Limitations & Future Work¶
- Coverage is limited to the Sentinel series; other important satellite sources such as Landsat and MODIS are not incorporated.
- The temporal span is approximately one year (around 2021), limiting long-term temporal sequence modeling.
- Native support for multimodal fusion and time-series processing is absent; modalities are currently encoded independently.
- The ViT-Base scale is constrained; the scalability to larger models (Large/Huge) remains to be verified.
- Some newly curated datasets in Copernicus-Bench are relatively small in scale (e.g., S5P tasks contain only ~1,500 samples).
Related Work & Insights¶
- DOFA's wavelength-conditioned dynamic patch embedding serves as the foundation for the proposed model; this work extends it to bandwidth and non-spectral inputs.
- SatCLIP provides a baseline for location encoders, but Copernicus-FM's grid embeddings demonstrate superior performance on climate prediction tasks.

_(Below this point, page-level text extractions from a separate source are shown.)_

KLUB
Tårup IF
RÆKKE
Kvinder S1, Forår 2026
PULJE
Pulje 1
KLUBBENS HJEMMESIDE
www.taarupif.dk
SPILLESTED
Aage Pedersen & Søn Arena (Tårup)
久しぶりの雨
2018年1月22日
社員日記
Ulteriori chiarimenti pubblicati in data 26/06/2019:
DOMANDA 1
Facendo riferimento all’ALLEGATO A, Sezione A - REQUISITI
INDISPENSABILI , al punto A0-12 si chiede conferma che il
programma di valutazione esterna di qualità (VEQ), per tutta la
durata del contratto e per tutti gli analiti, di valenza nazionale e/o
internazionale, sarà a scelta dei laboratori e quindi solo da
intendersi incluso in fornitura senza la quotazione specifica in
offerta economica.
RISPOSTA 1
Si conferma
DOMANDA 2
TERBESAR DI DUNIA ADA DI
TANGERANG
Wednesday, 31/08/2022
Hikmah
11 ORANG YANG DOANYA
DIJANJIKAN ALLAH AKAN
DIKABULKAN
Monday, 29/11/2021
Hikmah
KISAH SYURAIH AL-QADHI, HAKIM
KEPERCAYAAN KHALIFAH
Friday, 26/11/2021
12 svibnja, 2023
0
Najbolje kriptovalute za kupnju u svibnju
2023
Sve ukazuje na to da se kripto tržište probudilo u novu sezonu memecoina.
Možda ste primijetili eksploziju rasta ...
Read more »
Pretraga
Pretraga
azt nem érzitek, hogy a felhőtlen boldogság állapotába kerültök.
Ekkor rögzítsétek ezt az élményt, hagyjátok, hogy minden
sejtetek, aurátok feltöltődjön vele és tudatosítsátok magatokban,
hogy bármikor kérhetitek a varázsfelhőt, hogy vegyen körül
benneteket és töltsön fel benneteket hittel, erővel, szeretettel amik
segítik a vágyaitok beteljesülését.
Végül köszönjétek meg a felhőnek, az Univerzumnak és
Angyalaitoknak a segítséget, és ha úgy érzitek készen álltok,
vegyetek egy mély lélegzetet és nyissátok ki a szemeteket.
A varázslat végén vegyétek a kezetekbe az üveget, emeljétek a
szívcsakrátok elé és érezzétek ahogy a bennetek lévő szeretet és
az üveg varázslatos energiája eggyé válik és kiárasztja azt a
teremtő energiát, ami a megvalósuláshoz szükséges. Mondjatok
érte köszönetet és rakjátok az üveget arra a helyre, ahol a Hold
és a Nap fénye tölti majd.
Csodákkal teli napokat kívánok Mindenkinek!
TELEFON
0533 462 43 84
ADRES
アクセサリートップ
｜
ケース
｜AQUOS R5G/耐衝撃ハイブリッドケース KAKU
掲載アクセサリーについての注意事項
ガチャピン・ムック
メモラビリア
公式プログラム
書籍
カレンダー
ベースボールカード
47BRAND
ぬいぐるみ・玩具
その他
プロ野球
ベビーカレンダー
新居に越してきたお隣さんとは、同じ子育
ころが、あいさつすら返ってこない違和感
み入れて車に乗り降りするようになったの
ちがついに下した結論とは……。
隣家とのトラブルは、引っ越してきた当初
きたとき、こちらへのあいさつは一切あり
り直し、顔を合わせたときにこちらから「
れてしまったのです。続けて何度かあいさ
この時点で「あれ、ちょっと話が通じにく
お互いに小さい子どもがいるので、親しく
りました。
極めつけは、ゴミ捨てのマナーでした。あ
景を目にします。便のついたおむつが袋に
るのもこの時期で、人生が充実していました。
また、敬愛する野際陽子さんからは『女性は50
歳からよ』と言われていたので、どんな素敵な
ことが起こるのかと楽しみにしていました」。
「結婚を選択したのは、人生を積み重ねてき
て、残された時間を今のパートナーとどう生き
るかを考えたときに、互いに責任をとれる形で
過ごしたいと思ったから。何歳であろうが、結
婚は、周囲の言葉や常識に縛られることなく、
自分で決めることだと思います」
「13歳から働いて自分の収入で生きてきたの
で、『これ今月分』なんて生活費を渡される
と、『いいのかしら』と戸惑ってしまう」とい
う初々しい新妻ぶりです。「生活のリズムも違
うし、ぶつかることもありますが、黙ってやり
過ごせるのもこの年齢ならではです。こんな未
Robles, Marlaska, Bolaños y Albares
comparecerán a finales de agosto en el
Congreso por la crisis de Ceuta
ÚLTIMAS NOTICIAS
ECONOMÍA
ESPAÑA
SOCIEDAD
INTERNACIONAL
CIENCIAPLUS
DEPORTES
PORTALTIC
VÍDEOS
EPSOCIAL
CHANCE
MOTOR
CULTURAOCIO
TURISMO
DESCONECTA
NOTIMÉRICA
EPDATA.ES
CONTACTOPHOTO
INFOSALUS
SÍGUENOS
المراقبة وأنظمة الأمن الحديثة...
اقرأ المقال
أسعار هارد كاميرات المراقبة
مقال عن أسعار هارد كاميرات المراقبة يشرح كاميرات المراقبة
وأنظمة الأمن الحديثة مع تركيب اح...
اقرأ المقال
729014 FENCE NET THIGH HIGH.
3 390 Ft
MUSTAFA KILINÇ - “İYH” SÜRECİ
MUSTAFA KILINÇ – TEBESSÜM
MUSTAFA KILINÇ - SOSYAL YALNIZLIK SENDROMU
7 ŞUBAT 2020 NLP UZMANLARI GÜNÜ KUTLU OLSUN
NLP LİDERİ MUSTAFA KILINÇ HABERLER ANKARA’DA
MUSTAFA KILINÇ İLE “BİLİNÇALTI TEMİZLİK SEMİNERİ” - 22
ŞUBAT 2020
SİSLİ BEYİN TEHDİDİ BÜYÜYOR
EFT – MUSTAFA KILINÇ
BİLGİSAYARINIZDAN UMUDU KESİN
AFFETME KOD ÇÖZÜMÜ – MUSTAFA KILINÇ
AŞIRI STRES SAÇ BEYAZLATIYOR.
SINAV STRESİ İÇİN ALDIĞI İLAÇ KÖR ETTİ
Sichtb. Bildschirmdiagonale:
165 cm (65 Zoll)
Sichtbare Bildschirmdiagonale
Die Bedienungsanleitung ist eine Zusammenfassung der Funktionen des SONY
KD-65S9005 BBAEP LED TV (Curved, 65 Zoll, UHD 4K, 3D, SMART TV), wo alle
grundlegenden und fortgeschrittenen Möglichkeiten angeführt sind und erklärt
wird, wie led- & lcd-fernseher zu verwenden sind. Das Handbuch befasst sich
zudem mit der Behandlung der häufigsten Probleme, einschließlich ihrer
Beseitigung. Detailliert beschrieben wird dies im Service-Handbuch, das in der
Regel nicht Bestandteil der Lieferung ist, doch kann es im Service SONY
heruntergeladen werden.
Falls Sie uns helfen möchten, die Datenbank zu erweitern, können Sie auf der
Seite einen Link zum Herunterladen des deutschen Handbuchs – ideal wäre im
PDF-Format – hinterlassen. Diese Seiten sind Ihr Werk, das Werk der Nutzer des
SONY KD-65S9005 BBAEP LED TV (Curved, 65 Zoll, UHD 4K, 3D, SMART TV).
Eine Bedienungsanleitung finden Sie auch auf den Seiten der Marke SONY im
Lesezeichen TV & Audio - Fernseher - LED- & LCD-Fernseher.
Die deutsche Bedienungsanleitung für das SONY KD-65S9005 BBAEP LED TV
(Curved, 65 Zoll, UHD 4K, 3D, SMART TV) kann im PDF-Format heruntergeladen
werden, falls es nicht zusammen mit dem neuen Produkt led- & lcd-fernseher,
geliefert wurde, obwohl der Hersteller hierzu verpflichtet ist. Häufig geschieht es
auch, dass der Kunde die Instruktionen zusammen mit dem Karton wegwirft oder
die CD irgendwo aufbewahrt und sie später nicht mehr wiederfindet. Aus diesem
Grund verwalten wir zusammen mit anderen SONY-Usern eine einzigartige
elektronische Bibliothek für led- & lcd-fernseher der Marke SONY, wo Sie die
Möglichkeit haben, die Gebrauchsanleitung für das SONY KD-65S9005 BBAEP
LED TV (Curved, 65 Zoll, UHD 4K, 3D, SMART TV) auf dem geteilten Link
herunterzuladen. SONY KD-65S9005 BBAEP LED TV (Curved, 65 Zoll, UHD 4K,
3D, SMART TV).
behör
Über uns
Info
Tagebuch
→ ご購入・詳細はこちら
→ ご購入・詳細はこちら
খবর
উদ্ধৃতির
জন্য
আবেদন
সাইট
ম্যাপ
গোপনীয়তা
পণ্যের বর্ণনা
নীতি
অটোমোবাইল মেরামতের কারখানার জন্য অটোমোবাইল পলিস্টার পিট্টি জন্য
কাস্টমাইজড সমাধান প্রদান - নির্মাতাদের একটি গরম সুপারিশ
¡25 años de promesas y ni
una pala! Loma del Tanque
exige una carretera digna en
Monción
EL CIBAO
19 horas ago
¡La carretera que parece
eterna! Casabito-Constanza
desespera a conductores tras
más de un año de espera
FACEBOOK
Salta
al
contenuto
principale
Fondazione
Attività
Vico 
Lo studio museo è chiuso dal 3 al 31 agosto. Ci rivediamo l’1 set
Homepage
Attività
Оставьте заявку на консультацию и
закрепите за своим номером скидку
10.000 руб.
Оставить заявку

- MMEarth integrates multi-source data but with limited modality coverage; the full Sentinel coverage in this work is more systematic.
- The grid embeddings produced by this work can be directly used as static variable extensions in numerical weather prediction models.
Rating¶
- Novelty: ⭐⭐⭐⭐⭐ The framework unifying all Sentinel tasks represents a pioneering contribution to the EO field.
- Experimental Thoroughness: ⭐⭐⭐⭐⭐ 18.7M dataset, comprehensive ablations, 15-task benchmark, and climate application exploration.
- Writing Quality: ⭐⭐⭐⭐ The three-component structure is clearly organized, though the density of information requires consulting the appendix for certain details.
- Value: ⭐⭐⭐⭐⭐ The combined contribution of dataset, model, and benchmark represents a significant advancement for the EO community.